Sarah ordonna à l’une de ces reliques de faire office d’éclaireur et lui tendit une machette. Il ne perdit pas une seconde et s’enfonça à un rythme régulier à travers les arbres qui cernaient la zone d’atterrissage, abattant le bras comme un métronome, dégageant un chemin dans les broussailles, faisant voler les racines en éclats, éclaboussant ses bandelettes de sève de sapin. Les autres le suivaient de près, Sarah et Ptolémée fermant la marche. Il n’était pas simple de suivre son rythme. Ils se trouvaient à flanc de montagne, un versant accidenté qui n’avait jamais été aménagé, et qui n’avait vraisemblablement jamais vu la main de l’homme. Les gants de Sarah se déchiraient et s’accrochaient chaque fois qu’elle s’agrippait à une racine pour se hisser, et ses bottes glissaient sur les talus en équilibre précaire sur la pente. Elle commençait à transpirer, même si la neige, tout autour d’elle, réfléchissait la lumière froide du soleil qui lui piquait les joues. Son nez se mit à couler et elle se sentit pathétique, forcée de renifler ou de s’essuyer le nez d’un revers de manche toutes les dix secondes. Elle décida de le laisser couler, mais c’était atroce, chacune des terminaisons nerveuses de son visage était rouge et à vif à cause de l’air frais de la montagne.
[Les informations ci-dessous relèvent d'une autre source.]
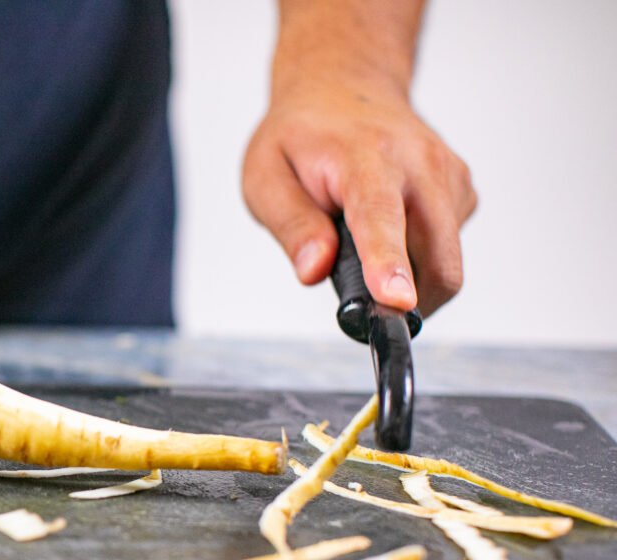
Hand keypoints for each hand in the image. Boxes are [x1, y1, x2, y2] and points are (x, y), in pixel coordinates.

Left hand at [242, 80, 476, 315]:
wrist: (345, 85)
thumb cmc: (302, 136)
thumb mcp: (265, 176)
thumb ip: (290, 225)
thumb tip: (313, 270)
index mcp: (366, 157)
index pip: (381, 218)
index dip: (389, 265)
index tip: (397, 300)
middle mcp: (420, 163)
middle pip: (437, 258)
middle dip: (407, 301)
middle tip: (363, 304)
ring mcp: (449, 176)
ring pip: (447, 262)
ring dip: (410, 279)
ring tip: (364, 248)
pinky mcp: (463, 191)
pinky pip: (448, 249)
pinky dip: (419, 259)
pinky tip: (388, 231)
Enfin – elle aurait été incapable de dire au bout de combien de temps, car, en fait, elle ne portait pas de montre, mais il faisait encore jour –, elle tendit les mains vers le haut, trouva un rocher plus ou moins stable, tira sur ses bras et se hissa en poussant des jurons jusqu’à ce qu’elle atteigne le sommet d’une ligne de crête, les jambes d’un côté et la tête de l’autre. Elle leva les yeux et vit les momies, perchées sur des rochers comme des chamois, des Sherpas ou quelque chose comme ça. Entre le manque d’oxygène et la pure fatigue, elle n’avait plus assez de force pour les maudire.

Quand elle eut presque retrouvé son souffle, même si elle haletait encore, quand elle se fut débarrassée de la sueur dans ses cheveux et d’une grande partie des aiguilles de pin qui s’étaient insinuées dans ses sous-vêtements, elle vit que Ptolémée désignait quelque chose. Elle suivit du regard son doigt bandé et hocha la tête. La Source se trouvait juste en dessous d’eux, à présent, au fond d’une vallée. Elle cligna des paupières. Si près de la réserve d’énergie, c’était sa vision arcanique qui avait pris le dessus et il lui était difficile de voir les choses sous leur aspect normal.

Lorsque sa vue s’éclaircit, elle se rendit compte qu’elle était en train de contempler une modeste cuvette dans le flanc de la montagne, une vallée semi-circulaire, à une cinquantaine de mètres environ en contrebas. Il y avait deux ou trois constructions, là en bas, et quelques statues à la forme à demi érodée par le vent et la neige. La vallée en elle-même était jonchée d’ossements humains.